Plotting the Politics of Definitions in Data about Pollution

How do the vested interests and influence of various stakeholders shape data semantics and categories – determining “what counts” in data?

What we know about toxic emissions in the United States is in part mediated by what toxic emissions industrial facilities are required to report. For decades environmental activists have pushed for more robust reporting of toxic emissions, while lobbyists from industry have pushed to reduce the burden of industrial reporting. The political battles are reflected in the data we currently have about pollution in the US. In this unit, we plot data about toxic emissions in the US over the course of two decades, while simultaneously examining changes in US policy regarding what forms of pollution facilities are required to report. We discuss how politics play a role in setting the standards, definitions, and categories into which data get reported, and in the process shape what we come to know about environmental problems facing the US.

Visualizing Institutional Incentives to “Juke the Stats”

How do institutional incentives shape data reporting? How can communities reclaim biased data to advance critical claims?

Since the 1990s, in a number of US cities, statistical analysis has been a key strategy in policing – determining where officers will be deployed and when. Further, data has become a tool for accountability in policing with a reduction in crime counts serving as a primary indicator of effectiveness and officers getting rewarded and penalized based on metrics. In some major cities, including NYC, this “numbers game” institutionally-incentivized officers to over-police certain communities and inflate or deflate crime counts. In this unit, we examine NYC data reporting every stop, question, and frisk incident in NYC – data compiled by the officers that performed the stop. First, we discuss the potential flaws in the data, and how those flaws emerge from particular institutional data cultures. With the same data, we then reproduce some of the calculations and visualizations that the New York Civil Liberties Union presented in the Supreme Court case that ultimately determined that stop, question, and frisk was being carried out unconstitutionally in NYC. In the process, we talk about how communities can reclaim even biased data in critical ways.

2011 Frisk Race Stops
This plot represents the number of recorded stops by the NYPD in 2011, categorized by race and whether or not the stop resulted in a frisk. Visualizations like these were used by civil rights advocates to show how the practice was being carried out in a discriminatory way in NYC in the Supreme Court case Floyd vs. city of New York.

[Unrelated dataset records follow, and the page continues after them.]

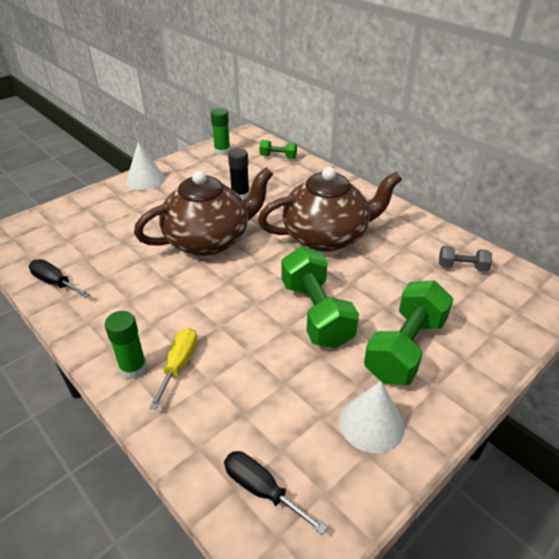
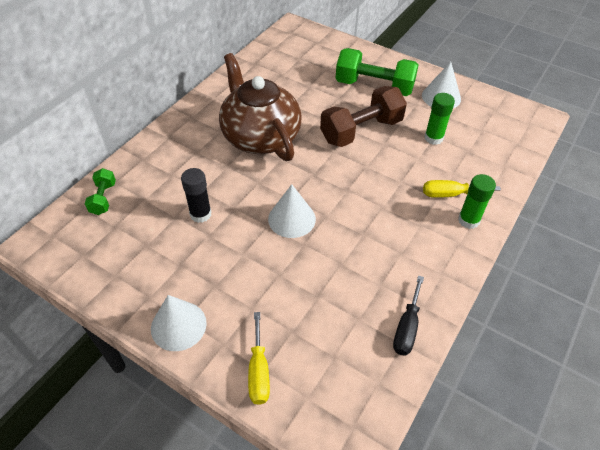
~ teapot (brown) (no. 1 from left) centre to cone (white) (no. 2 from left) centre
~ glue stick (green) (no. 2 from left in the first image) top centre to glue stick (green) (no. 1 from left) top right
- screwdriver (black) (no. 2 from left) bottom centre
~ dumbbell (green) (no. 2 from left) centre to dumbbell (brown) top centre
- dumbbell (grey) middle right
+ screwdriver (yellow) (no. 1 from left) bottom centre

Throughout the course, students engage with reading in critical data studies, journal on issues related to data ethics that they see out in the world, and practice critical reflection as they produce their own data calculations and plots. For the final, students complete a writing assignment that encourages them to think through how data analysis techniques can be used to support diverse, and sometimes conflicting claims. Students select a dataset and are tasked with producing a series of calculations and visualizations that support a claim that they believe to be true. They are then tasked with playing “devil’s advocate,” showcasing how an opponent could refute the claim with the same data by cherry-picking certain variables, aggregating the data to a scale that hides certain issues, or producing misleading plots. Referencing topics discussed throughout the course, they reflect on why such representations of the data are disingenuous. The assignment foregrounds the ways that data can be configured in deceptive ways, and helps students better anticipate and call out unethical data practices.